The great explosion of planetary information is coming courtesy of the Kepler telescope, which has been peering at one small slice of the night sky to search for momentary dips in brightness that happen when a planet passes in front of its host star. Kepler scientists announced that they have found an additional 461 planet candidates, bringing the total number of such Kepler-found candidates to 2,740. (These objects all look like planets, but could potentially turn out to be something else like a double-star system upon further examination. “It’s likely that 90 percent or more of these candidates are going to be bona fide planets,” according to astrophysicist Natalie M. Batalha of NASA Ames Research Center.)
Most of Kepler’s new planet candidates aren’t the big Jupiter-like planets that early planet scans were sensitive to—they’re Earth-like planets or so-called “super-Earths,” planets about twice the diameter of Earth.
Of course, Kepler can only find planets that are aligned just so—the planet must pass directly between its host star and us. There’s no reason to think that most planets are lined up this way. “For every transiting planet that we identify there are 10 to 100 more that aren’t transiting,” said Batalha. The question becomes: how many planets are out there that we don’t see? The answer: lots.
“Almost all sun-like stars have a planetary system,” said Francois Fressin, an astronomer at the Harvard-Smithsonian Center for Astrophysics who has been exploring statistical models of Kepler data. “If you travel to a sun-like star it will have a planet. We can’t say if it will be welcoming, but it will have a planet.” What would an unwelcoming planet be? Something very close to its star, and therefore very hot. Those close-up planets whip around their stars in a matter of days or weeks, which means that Kepler has seen them cross in front of their stars many times by now. Fressin’s recent work has shown that about one in six stars is home to a rocky, Earth-like planet that orbits its star within 85 days or less. For longer-period planets, we just have to wait for more observations.
What about Earth-like planets with Earth-like orbits? Of the 461 new planet candidates, 51 of them are in the so-called “habitable zone,” the Goldilocks region around the star that’s at just the right temperature for liquid water to exist. And one of these new planet candidates has all three of the qualities we’re looking for in a twin Earth: it’s in the habitable zone, it’s only 1.5 times the size of Earth, and it’s orbiting a sun-like main sequence star.
This last attribute is important, because most stars are not, in fact, like our sun.

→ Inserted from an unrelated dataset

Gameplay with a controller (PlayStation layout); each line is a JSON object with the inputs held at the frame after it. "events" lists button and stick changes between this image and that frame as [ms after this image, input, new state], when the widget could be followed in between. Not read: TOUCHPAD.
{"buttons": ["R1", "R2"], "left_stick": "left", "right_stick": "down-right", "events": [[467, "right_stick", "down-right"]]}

Most stars in the galaxy are so-called red dwarfs–small, dim, cool stars that are our galaxy’s “silent majority,” according to John Johnson of the California Institute of Technology. Red dwarfs make up 70 percent of all stars in the galaxy, and these are absolutely full of planets, says Johnson–on average, about one per star. Summing up all the red dwarfs in the galaxy and all the planets that they host, we can estimate that the Milky Way is home to at least 100 billion planets. “Our solar system is rare among the galaxy’s population of planetary systems,” says Johnson, “because our star is not a red dwarf.” But with 100 billion possibilities to choose from, who would bet that there’s one not like us peering back through that darkness?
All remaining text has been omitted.